SCOTUS Rules Unanimously In Facebook, FCC, Water Cases | Justices’ Struggle With “The Cartel That Runs College Sports”
April 2, 2021
YOU'VE GOT A FRIEND IN ME
|The Supreme Court Thursday sided with Facebook, ruling unanimously that the tech giant’s automated text alerts hadn’t violated the nation’s 30-year-old ban on robocalls. The Telephone Consumer Protection Act that was signed into law in the early nineties regulated devices that could store and dial phone numbers. JUSTICE SONIA SOTOMAYOR wrote in her opinion for the court, “Congress’ chosen definition of an autodialer requires that the equipment in question must use a random or sequential number generator. That definition excludes equipment like Facebook’s login notification system, which does not use such technology.”
THE LOGAN ROY SCHOOL OF JOURNALISM
|Also yesterday the Supreme Court unanimously ruled the FCC could start relaxing its rules that restrict single-company ownership of multiple media outlets — clearing the way for more industry consolidation. Republicans and the broadcast industry have been trying to relax ownership limits for decades. JUSTICE BRETT KAVANAUGH said in the court’s opinion that the FCC acted reasonably when it loosened three longstanding media-ownership restrictions. “The FCC considered the record evidence on competition, localism, viewpoint diversity, and minority and female ownership, and reasonably concluded that the three ownership rules no longer serve the public interest,” he said.
I'M STARTING WITH THE MAN IN THE MIRROR
|Jess Bravin with The Wall Street Journal reports on the Supreme Court’s decision in a long-running water dispute between Florida and Georgia. Yesterday, SCOTUS unanimously rejected “the Sunshine State’s claim that its northern neighbor had devastated its oyster industry by diverting more than its share of the Apalachicola River.” JUSTICE AMY CONEY BARRETT wrote for the court and suggested that rather than blame Georgia, Florida ought to take a good hard look in the mirror. “Florida’s mismanagement of its oyster fisheries” was as likely a cause, she wrote.
TOP-ED
|“If you have been eager to see the NCAA — the cartel that runs college sports, raking in billions of dollars a year on the backs of unpaid athletes — dragged through the coals for your amusement, Wednesday morning was the culmination of all you’ve been waiting for.
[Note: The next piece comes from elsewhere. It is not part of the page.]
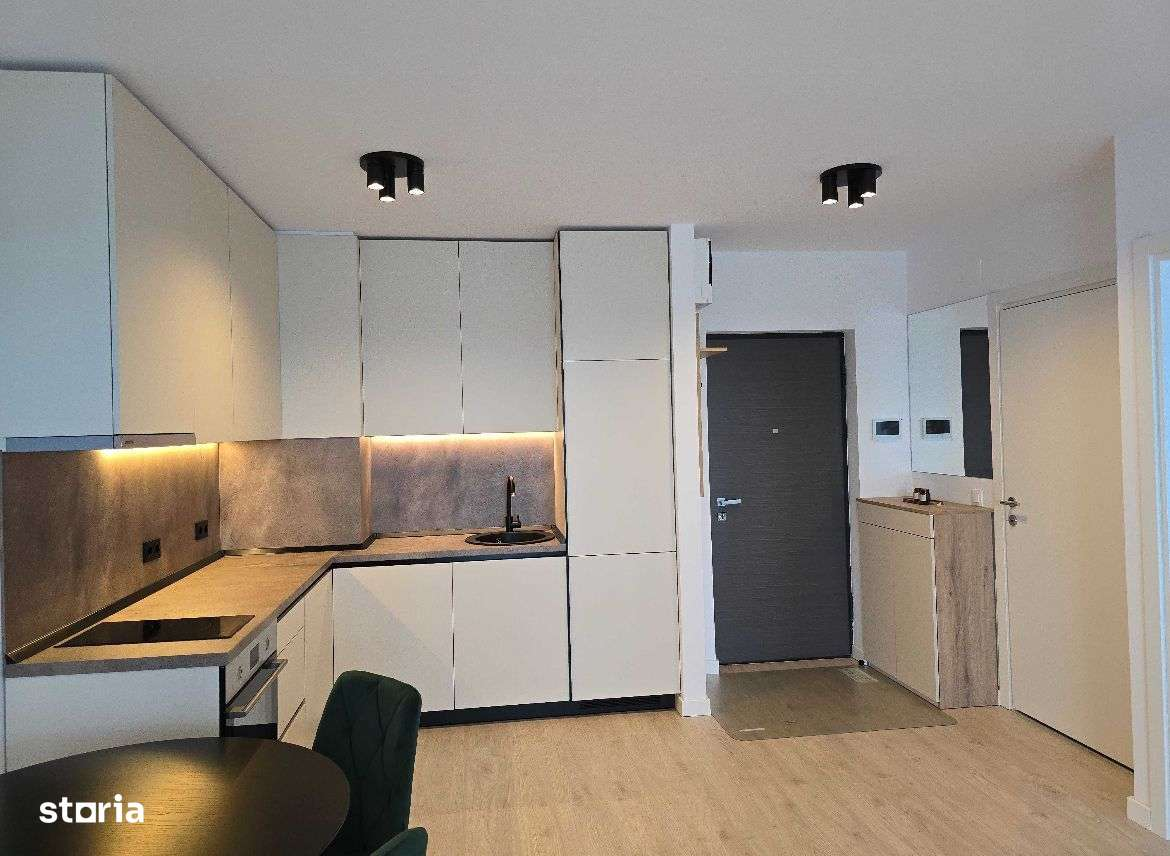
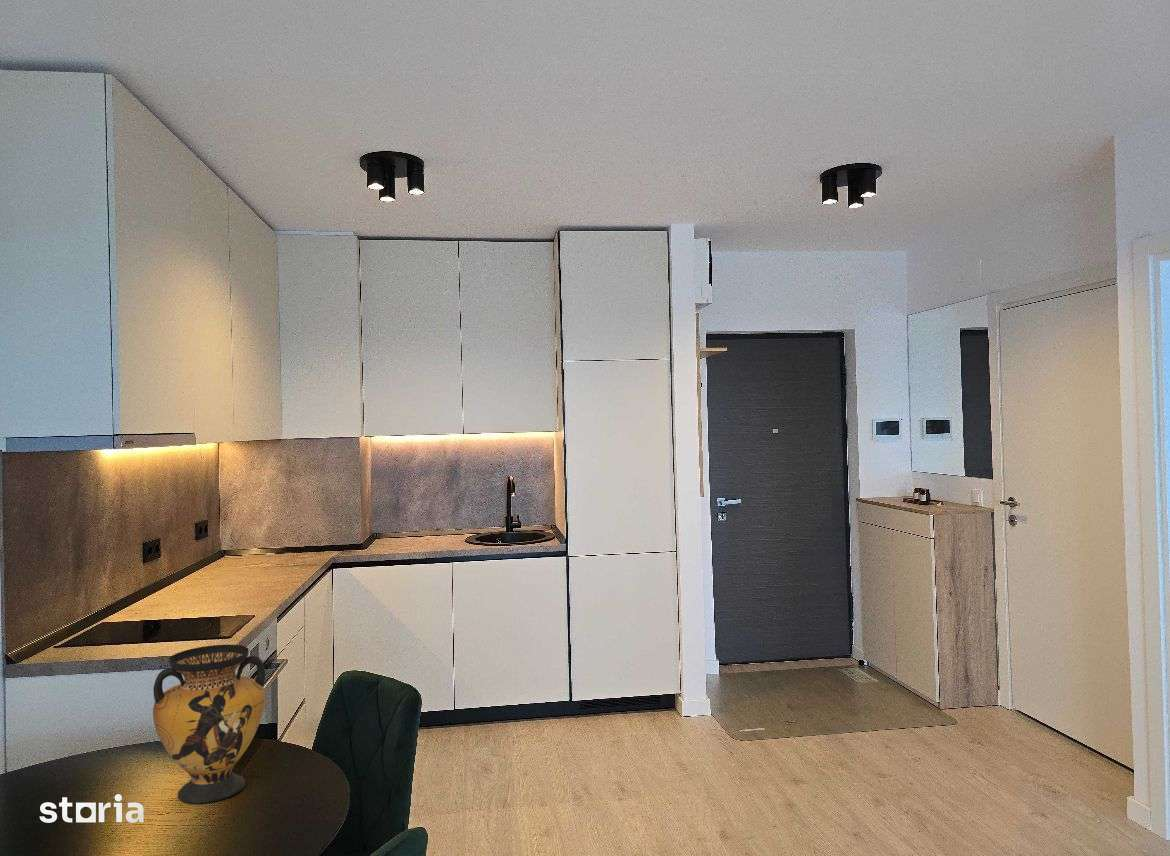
+ vase [152,644,266,804]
The U.S. Supreme Court heard oral arguments in the case to decide whether the NCAA was, in its attempts to put a cap on education-related expenses paid to ‘student-athletes,’ violating antitrust law. And so, for about an hour or so, the justices just took turns rhetorically punching the NCAA in the face.” That’s Will Leitch holding nothing back in his NBC News opinion piece about the case before justices this week about education-related payments for college student-athletes. “There remains an inherent, perhaps unfixable, problem with college sports: They’re corrupt and wrong and inherently unjust. They are also very fun and people love watching them. I’ve never figured out how to hold both these concepts in my mind at the same time. It’s a relief, then, to see the Supreme Court of the United States have the same problem.”
THEN AND NOW
|In The Washington Post, Gillian Brockell recounts our nation’s history of vaccine refusal, going all the way back to America’s battle against the deadly smallpox virus. Vaccine refusers turned to the courts when they were fined for denying vaccinations amid an outbreak. But the Supreme Court handed down a 7-2 decision in 1905 that said public health could supersede individual rights. By the time SCOTUS made its decision the smallpox outbreak that initially spurred the court battle had died down, but as Brockell notes, “The anti-vaccine movement had only just begun.”